In the City of South El Monte, Phillip Kilgore owned and operated the Lavender Massage Center.  He had owned and operated it since 2013.  While he initially ran the business under a series of City licenses, in July 2017, the City approved a conditional use permit (“CUP”) for his massage establishment.  The CUP set out a series of extensive conditions, including hours of operation, the qualifications of employees, limits on altering the interiors of the building and that Killgore “must allow two inspections a year . . . to ensure compliance with all conditions of approval.”

The CUP also referenced California’s Massage Therapy Act, a comprehensive certification and regulatory scheme adopted in 2014 that authorizes local governments to establish their own regulations.  California Business & Professions Code §§ 4600 – 4621.  The act allows local governments the power to “manage [massage] establishments in the best interests of the individual community.”

In 2015, the City of South El Monte enacted Ordinance No. 1195 governing massage establishments.  Its purpose was “to better control illicit operations and promote the public health, safety and welfare by imposing stricter requirements on massage practitioners, therapists and establishments.”

In August 2017, law enforcement sent in an undercover officer as a patron.  The officer claimed he was propositioned for sex and a search warrant was executed on the business.  According to Kilgore, City officials entered Lavender Massage on three separate occasions without consent or a court order and searched non-public areas for violations of the CUP.  Although no criminal case was filed, the City eventually revoked Killgore’s CUP for multiple violations of the Massage Therapy Act and the City of South El Monte Ordinance No. 1195.

Killgore then filed a federal lawsuit under 42 U.S.C. § 1983 against the City of South El Monte, claiming it violated his Fourth Amendment rights when authorities, without a warrant, searched his massage business.  Killgore’s main argument was that the U.S. Supreme Court’s decision in City of Los Angeles v. Patel (2015) 576 U.S. 409, which refused to extend the “closely regulated” industry doctrine to hotels, fundamentally altered a long line of “closely regulate” industry cases.

Judge Steven V. Wilson of the United States District Court for the Central District of California dismissed the complaint for failure to state a claim.  It rejected Killgore’s Patel argument.
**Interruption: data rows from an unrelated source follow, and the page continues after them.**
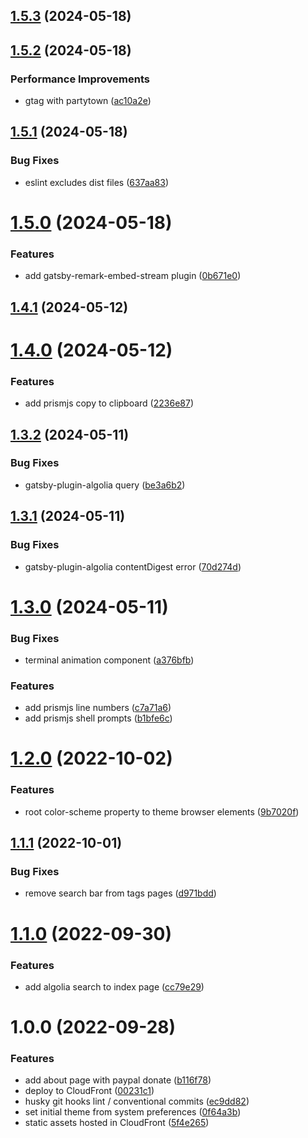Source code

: ## [1.5.3](https://github.com/imrancio/blog/compare/v1.5.2...v1.5.3) (2024-05-18)

## [1.5.2](https://github.com/imrancio/blog/compare/v1.5.1...v1.5.2) (2024-05-18)


### Performance Improvements

* gtag with partytown ([ac10a2e](https://github.com/imrancio/blog/commit/ac10a2e10e02d98c03ef466983d69702c22825cc))

## [1.5.1](https://github.com/imrancio/blog/compare/v1.5.0...v1.5.1) (2024-05-18)


### Bug Fixes

* eslint excludes dist files ([637aa83](https://github.com/imrancio/blog/commit/637aa83ea1351c185091b032b58bb3963e5595e7))

# [1.5.0](https://github.com/imrancio/blog/compare/v1.4.1...v1.5.0) (2024-05-18)


### Features

* add gatsby-remark-embed-stream plugin ([0b671e0](https://github.com/imrancio/blog/commit/0b671e0ad2a71101325dfd3dd552c73462101bc0))

## [1.4.1](https://github.com/imrancio/blog/compare/v1.4.0...v1.4.1) (2024-05-12)

# [1.4.0](https://github.com/imrancio/blog/compare/v1.3.2...v1.4.0) (2024-05-12)


### Features

* add prismjs copy to clipboard ([2236e87](https://github.com/imrancio/blog/commit/2236e87b6ae921aca7fa3a740caf33c42ea5cdee))

## [1.3.2](https://github.com/imrancio/blog/compare/v1.3.1...v1.3.2) (2024-05-11)


### Bug Fixes

* gatsby-plugin-algolia query ([be3a6b2](https://github.com/imrancio/blog/commit/be3a6b251cdeaab45d09fae54f1d091315fb7d83))

## [1.3.1](https://github.com/imrancio/blog/compare/v1.3.0...v1.3.1) (2024-05-11)


### Bug Fixes

* gatsby-plugin-algolia contentDigest error ([70d274d](https://github.com/imrancio/blog/commit/70d274d1d9ac90459a4047a29fecb1cec06fdad6))

# [1.3.0](https://github.com/imrancio/blog/compare/v1.2.0...v1.3.0) (2024-05-11)


### Bug Fixes

* terminal animation component ([a376bfb](https://github.com/imrancio/blog/commit/a376bfb3bae1d954a6c7cf89f0f54878b09a2fa8))


### Features

* add prismjs line numbers ([c7a71a6](https://github.com/imrancio/blog/commit/c7a71a6db73cf5ba1286fba6837e97b66c4024b7))
* add prismjs shell prompts ([b1bfe6c](https://github.com/imrancio/blog/commit/b1bfe6c1427148f05833c3ff7f11507a925a0242))

# [1.2.0](https://github.com/imrancio/blog/compare/v1.1.1...v1.2.0) (2022-10-02)


### Features

* root color-scheme property to theme browser elements ([9b7020f](https://github.com/imrancio/blog/commit/9b7020fa771fc8c0916b9dc691201f23ac4e36e0))

## [1.1.1](https://github.com/imrancio/blog/compare/v1.1.0...v1.1.1) (2022-10-01)


### Bug Fixes

* remove search bar from tags pages ([d971bdd](https://github.com/imrancio/blog/commit/d971bddc87470b73e1900a2b6b4ade20952b9b6a))

# [1.1.0](https://github.com/imrancio/blog/compare/v1.0.0...v1.1.0) (2022-09-30)


### Features

* add algolia search to index page ([cc79e29](https://github.com/imrancio/blog/commit/cc79e29b3a0b76fed730cc4de6a62ece1b039f57))

# 1.0.0 (2022-09-28)


### Features

* add about page with paypal donate ([b116f78](https://github.com/imrancio/blog/commit/b116f78978db789d8c8ac36d81ca0e6cee9f071f))
* deploy to CloudFront ([00231c1](https://github.com/imrancio/blog/commit/00231c166cfc46e30bfa3b32c67d963f066736a5))
* husky git hooks lint / conventional commits ([ec9dd82](https://github.com/imrancio/blog/commit/ec9dd820f77fb6a83b702c2705871b777b9ef1e0))
* set initial theme from system preferences ([0f64a3b](https://github.com/imrancio/blog/commit/0f64a3be0cad802b94c0de288ec579fee90eaa74))
* static assets hosted in CloudFront ([5f4e265](https://github.com/imrancio/blog/commit/5f4e265d42ff88e0aab03af31384c8d9a8110cd5))
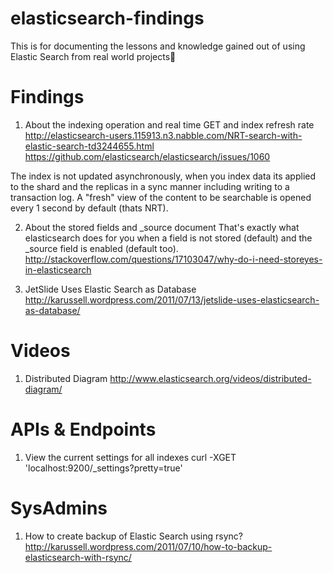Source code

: elasticsearch-findings
======================

This is for documenting the lessons and knowledge gained out of using Elastic Search from real world projects

Findings
======================
1. About the indexing operation and real time GET and index refresh rate
http://elasticsearch-users.115913.n3.nabble.com/NRT-search-with-elastic-search-td3244655.html
https://github.com/elasticsearch/elasticsearch/issues/1060

The index is not updated asynchronously, when you index data its applied to the shard and the replicas in a sync manner including writing to a transaction log. A "fresh" view of the content to be searchable is opened every 1 second by default (thats NRT).

2. About the stored fields and _source document
That's exactly what elasticsearch does for you when a field is not stored (default) and the _source field is enabled (default too).
http://stackoverflow.com/questions/17103047/why-do-i-need-storeyes-in-elasticsearch

3. JetSlide Uses Elastic Search as Database
http://karussell.wordpress.com/2011/07/13/jetslide-uses-elasticsearch-as-database/

Videos
======================
1. Distributed Diagram
http://www.elasticsearch.org/videos/distributed-diagram/

APIs & Endpoints
=====================
1. View the current settings for all indexes
curl -XGET 'localhost:9200/_settings?pretty=true'

SysAdmins
=====================
1. How to create backup of Elastic Search using rsync?
http://karussell.wordpress.com/2011/07/10/how-to-backup-elasticsearch-with-rsync/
Killgore then appealed to the U.S. Ninth Circuit Court of Appeals in Pasadena, which affirmed Wilson’s ruling.  The Ninth Circuit found that the massage industry in California qualified as a “closely regulated” industry, meaning that the Fourth Amendment warrantless search exception for administrative searches of businesses applied. 

It explained that the massage industry had over 30 years of close government regulation and therefore, Killgore had no reasonable expectation of privacy.  Barlow’s, Inc., supra, 436 U.S. at 313.

The citation for the U.S. Court of Appeals for the Ninth Circuit ruling discussed above is Phillip Kilgore v. City of South El Monte (9th Cir., 2021) ___ F. 3d ___.